[Dataset entries]
-*-
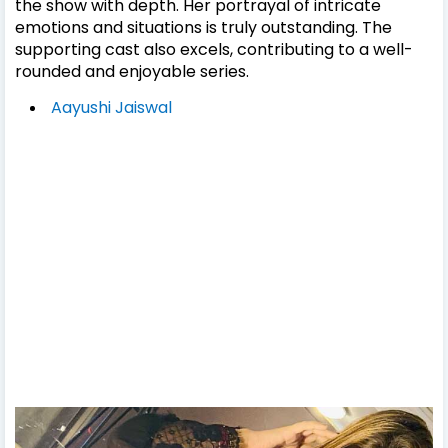
the show with depth. Her portrayal of intricate
emotions and situations is truly outstanding. The
supporting cast also excels, contributing to a well-
rounded and enjoyable series.
Aayushi Jaiswal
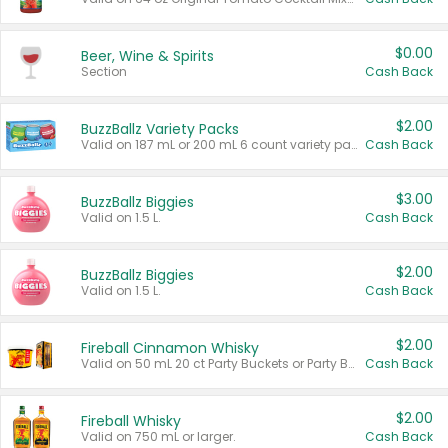
$0.00
Beer, Wine & Spirits
Section
Cash Back
$2.00
BuzzBallz Variety Packs
Valid on 187 mL or 200 mL 6 count variety packs.
Cash Back
$3.00
BuzzBallz Biggies
Valid on 1.5 L.
Cash Back
$2.00
BuzzBallz Biggies
Valid on 1.5 L.
Cash Back
$2.00
Fireball Cinnamon Whisky
Valid on 50 mL 20 ct Party Buckets or Party Boxes.
Cash Back
$2.00
Fireball Whisky
Valid on 750 mL or larger.
Cash Back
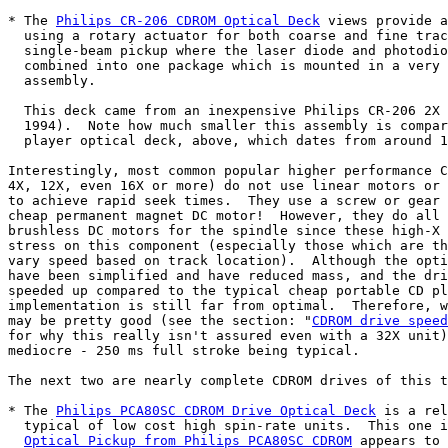
* The 
Philips CR-206 CDROM Optical Deck
 views provide a
  using a rotary actuator for both coarse and fine trac
  single-beam pickup where the laser diode and photodio
  combined into one package which is mounted in a very 
  assembly.

  This deck came from an inexpensive Philips CR-206 2X 
  1994).  Note how much smaller this assembly is compar
  player optical deck, above, which dates from around 1
Interestingly, most common popular higher performance C
4X, 12X, even 16X or more) do not use linear motors or 
to achieve rapid seek times.  They use a screw or gear 
cheap permanent magnet DC motor!  However, they do all 
brushless DC motors for the spindle since these high-X 
stress on this component (especially those which are th
vary speed based on track location).  Although the opti
have been simplified and have reduced mass, and the dri
speeded up compared to the typical cheap portable CD pl
implementation is still far from optimal.  Therefore, w
may be pretty good (see the section: "
CDROM drive speed
for why this really isn't assured even with a 32X unit)
mediocre - 250 ms full stroke being typical.

The next two are nearly complete CDROM drives of this t
* The 
Philips PCA80SC CDROM Drive Optical Deck
 is a rel
  typical of low cost high spin-rate units.  This one i
Optical Pickup from Philips PCA80SC CDROM
 appears to 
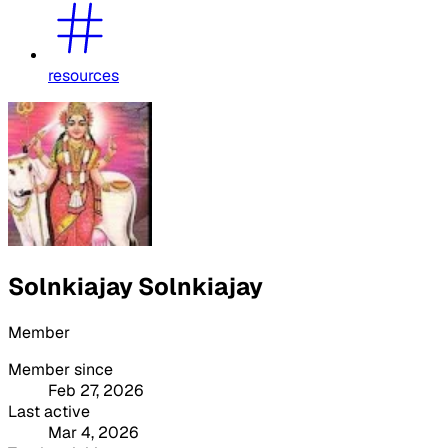
resources
Solnkiajay Solnkiajay
Member
Member since
Feb 27, 2026
Last active
Mar 4, 2026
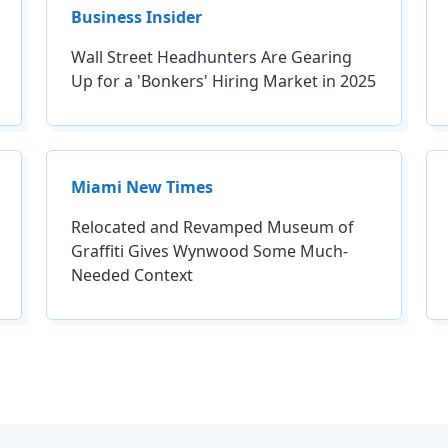
Business Insider
Wall Street Headhunters Are Gearing
Up for a 'Bonkers' Hiring Market in 2025
Miami New Times
Relocated and Revamped Museum of
Graffiti Gives Wynwood Some Much-
Needed Context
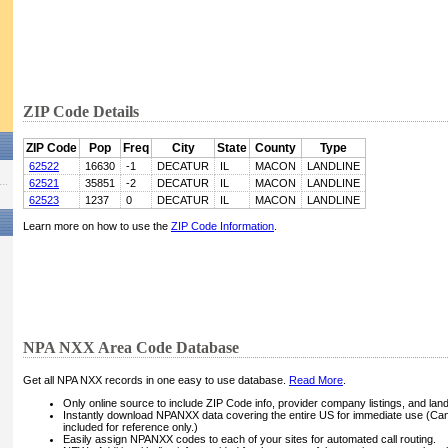
ZIP Code Details
ZIP Code
Pop
Freq
City
State
County
Type
62522
16630
-1
DECATUR
IL
MACON
LANDLINE
62521
35851
-2
DECATUR
IL
MACON
LANDLINE
62523
1237
0
DECATUR
IL
MACON
LANDLINE
Learn more on how to use the
ZIP Code Information
.
NPA NXX Area Code Database
Get all NPA NXX records in one easy to use database.
Read More
.
Only online source to include ZIP Code info, provider company listings, and landli
Instantly download NPANXX data covering the entire US for immediate use (Can
included for reference only.)
Easily assign NPANXX codes to each of your sites for automated call routing.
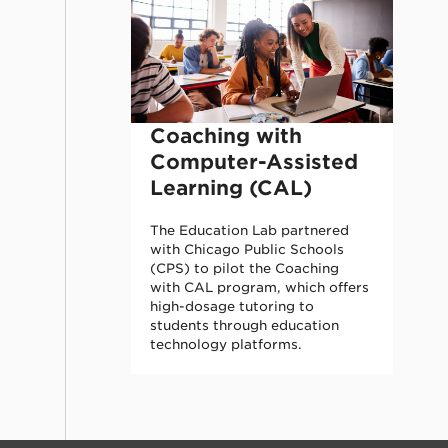
Coaching with
Computer-Assisted
Learning (CAL)
The Education Lab partnered
with Chicago Public Schools
(CPS) to pilot the Coaching
with CAL program, which offers
high-dosage tutoring to
students through education
technology platforms.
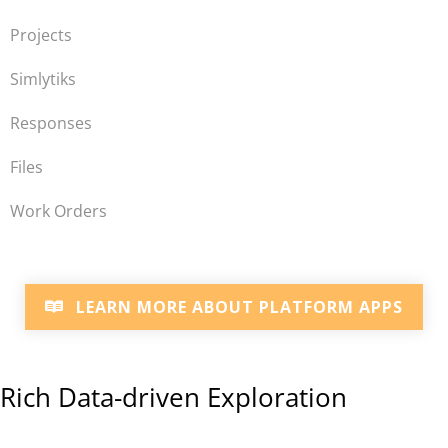
Projects
Simlytiks
Responses
Files
Work Orders
LEARN MORE ABOUT PLATFORM APPS
Rich Data-driven Exploration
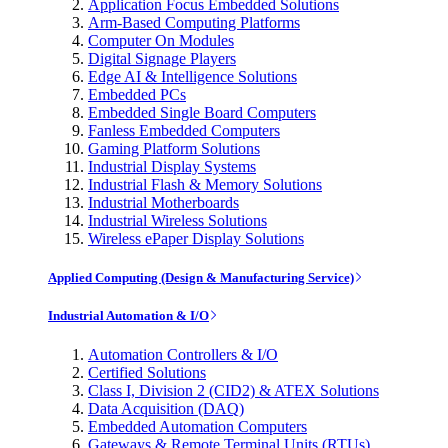
Application Focus Embedded Solutions
Arm-Based Computing Platforms
Computer On Modules
Digital Signage Players
Edge AI & Intelligence Solutions
Embedded PCs
Embedded Single Board Computers
Fanless Embedded Computers
Gaming Platform Solutions
Industrial Display Systems
Industrial Flash & Memory Solutions
Industrial Motherboards
Industrial Wireless Solutions
Wireless ePaper Display Solutions
Applied Computing (Design & Manufacturing Service)
Industrial Automation & I/O
Automation Controllers & I/O
Certified Solutions
Class I, Division 2 (CID2) & ATEX Solutions
Data Acquisition (DAQ)
Embedded Automation Computers
Gateways & Remote Terminal Units (RTUs)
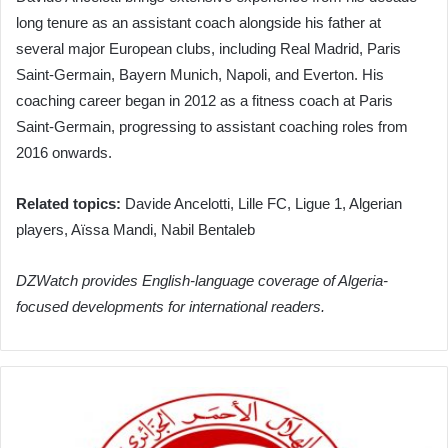
long tenure as an assistant coach alongside his father at
several major European clubs, including Real Madrid, Paris
Saint-Germain, Bayern Munich, Napoli, and Everton. His
coaching career began in 2012 as a fitness coach at Paris
Saint-Germain, progressing to assistant coaching roles from
2016 onwards.
Related topics:
Davide Ancelotti, Lille FC, Ligue 1, Algerian
players, Aïssa Mandi, Nabil Bentaleb
DZWatch provides English-language coverage of Algeria-
focused developments for international readers.
Algerian
Red
Crescent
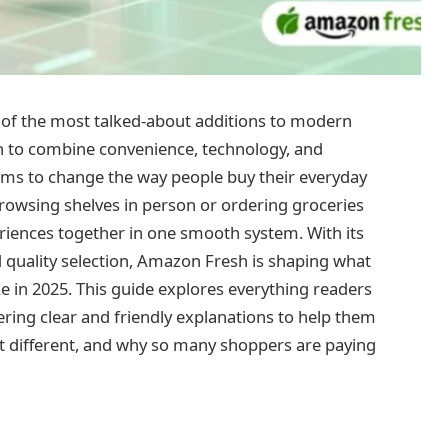
of the most talked-about additions to modern
 to combine convenience, technology, and
aims to change the way people buy their everyday
owsing shelves in person or ordering groceries
iences together in one smooth system. With its
 quality selection, Amazon Fresh is shaping what
ke in 2025. This guide explores everything readers
ing clear and friendly explanations to help them
t different, and why so many shoppers are paying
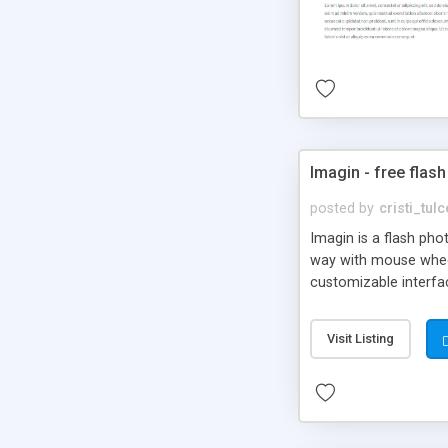
Imagin - free flash
posted by
cristi_tul
Imagin is a flash ph
way with mouse wheel.
customizable interfa
Flickr.
Visit Listing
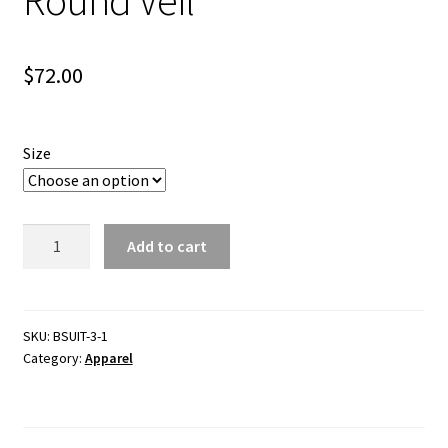
$
72.00
Size
Poly-
Add to cart
Cotton
Bee
Suit
-
SKU:
BSUIT-3-1
Category:
Apparel
Round
Veil
quantity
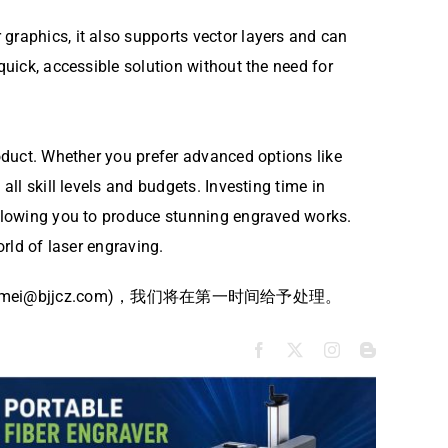
graphics, it also supports vector layers and can
quick, accessible solution without the need for
roduct. Whether you prefer advanced options like
all skill levels and budgets. Investing time in
 allowing you to produce stunning engraved works.
orld of laser engraving.
bjjcz.com)，我们将在第一时间给予处理。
-*-
[YOUR ASSIGNMENT] Copy the text of all the entries above word for word, and leave the pictures out of your answer.

[YOUR SOLUTION]
the show with depth. Her portrayal of intricate
emotions and situations is truly outstanding. The
supporting cast also excels, contributing to a well-
rounded and enjoyable series.
Aayushi Jaiswal
$0.00
Beer, Wine & Spirits
Section
Cash Back
$2.00
BuzzBallz Variety Packs
Valid on 187 mL or 200 mL 6 count variety packs.
Cash Back
$3.00
BuzzBallz Biggies
Valid on 1.5 L.
Cash Back
$2.00
BuzzBallz Biggies
Valid on 1.5 L.
Cash Back
$2.00
Fireball Cinnamon Whisky
Valid on 50 mL 20 ct Party Buckets or Party Boxes.
Cash Back
$2.00
Fireball Whisky
Valid on 750 mL or larger.
Cash Back
* The 
Philips CR-206 CDROM Optical Deck
 views provide a
  using a rotary actuator for both coarse and fine trac
  single-beam pickup where the laser diode and photodio
  combined into one package which is mounted in a very 
  assembly.

  This deck came from an inexpensive Philips CR-206 2X 
  1994).  Note how much smaller this assembly is compar
  player optical deck, above, which dates from around 1
Interestingly, most common popular higher performance C
4X, 12X, even 16X or more) do not use linear motors or 
to achieve rapid seek times.  They use a screw or gear 
cheap permanent magnet DC motor!  However, they do all 
brushless DC motors for the spindle since these high-X 
stress on this component (especially those which are th
vary speed based on track location).  Although the opti
have been simplified and have reduced mass, and the dri
speeded up compared to the typical cheap portable CD pl
implementation is still far from optimal.  Therefore, w
may be pretty good (see the section: "
CDROM drive speed
for why this really isn't assured even with a 32X unit)
mediocre - 250 ms full stroke being typical.

The next two are nearly complete CDROM drives of this t
* The 
Philips PCA80SC CDROM Drive Optical Deck
 is a rel
  typical of low cost high spin-rate units.  This one i
Optical Pickup from Philips PCA80SC CDROM
 appears to 
resources
Solnkiajay Solnkiajay
Member
Member since
Feb 27, 2026
Last active
Mar 4, 2026
Business Insider
Wall Street Headhunters Are Gearing
Up for a 'Bonkers' Hiring Market in 2025
Miami New Times
Relocated and Revamped Museum of
Graffiti Gives Wynwood Some Much-
Needed Context
ZIP Code Details
ZIP Code
Pop
Freq
City
State
County
Type
62522
16630
-1
DECATUR
IL
MACON
LANDLINE
62521
35851
-2
DECATUR
IL
MACON
LANDLINE
62523
1237
0
DECATUR
IL
MACON
LANDLINE
Learn more on how to use the
ZIP Code Information
.
NPA NXX Area Code Database
Get all NPA NXX records in one easy to use database.
Read More
.
Only online source to include ZIP Code info, provider company listings, and landli
Instantly download NPANXX data covering the entire US for immediate use (Can
included for reference only.)
Easily assign NPANXX codes to each of your sites for automated call routing.
Coaching with
Computer-Assisted
Learning (CAL)
The Education Lab partnered
with Chicago Public Schools
(CPS) to pilot the Coaching
with CAL program, which offers
high-dosage tutoring to
students through education
technology platforms.
Projects
Simlytiks
Responses
Files
Work Orders
LEARN MORE ABOUT PLATFORM APPS
Rich Data-driven Exploration
Application Focus Embedded Solutions
Arm-Based Computing Platforms
Computer On Modules
Digital Signage Players
Edge AI & Intelligence Solutions
Embedded PCs
Embedded Single Board Computers
Fanless Embedded Computers
Gaming Platform Solutions
Industrial Display Systems
Industrial Flash & Memory Solutions
Industrial Motherboards
Industrial Wireless Solutions
Wireless ePaper Display Solutions
Applied Computing (Design & Manufacturing Service)
Industrial Automation & I/O
Automation Controllers & I/O
Certified Solutions
Class I, Division 2 (CID2) & ATEX Solutions
Data Acquisition (DAQ)
Embedded Automation Computers
Gateways & Remote Terminal Units (RTUs)
long tenure as an assistant coach alongside his father at
several major European clubs, including Real Madrid, Paris
Saint-Germain, Bayern Munich, Napoli, and Everton. His
coaching career began in 2012 as a fitness coach at Paris
Saint-Germain, progressing to assistant coaching roles from
2016 onwards.
Related topics:
Davide Ancelotti, Lille FC, Ligue 1, Algerian
players, Aïssa Mandi, Nabil Bentaleb
DZWatch provides English-language coverage of Algeria-
focused developments for international readers.
Algerian
Red
Crescent
of the most talked-about additions to modern
 to combine convenience, technology, and
aims to change the way people buy their everyday
owsing shelves in person or ordering groceries
iences together in one smooth system. With its
 quality selection, Amazon Fresh is shaping what
ke in 2025. This guide explores everything readers
ing clear and friendly explanations to help them
t different, and why so many shoppers are paying
Imagin - free flash
posted by
cristi_tul
Imagin is a flash ph
way with mouse wheel.
customizable interfa
Flickr.
Visit Listing
$
72.00
Size
Poly-
Add to cart
Cotton
Bee
Suit
-
SKU:
BSUIT-3-1
Category:
Apparel
Round
Veil
quantity
graphics, it also supports vector layers and can
quick, accessible solution without the need for
roduct. Whether you prefer advanced options like
all skill levels and budgets. Investing time in
 allowing you to produce stunning engraved works.
orld of laser engraving.
bjjcz.com)，我们将在第一时间给予处理。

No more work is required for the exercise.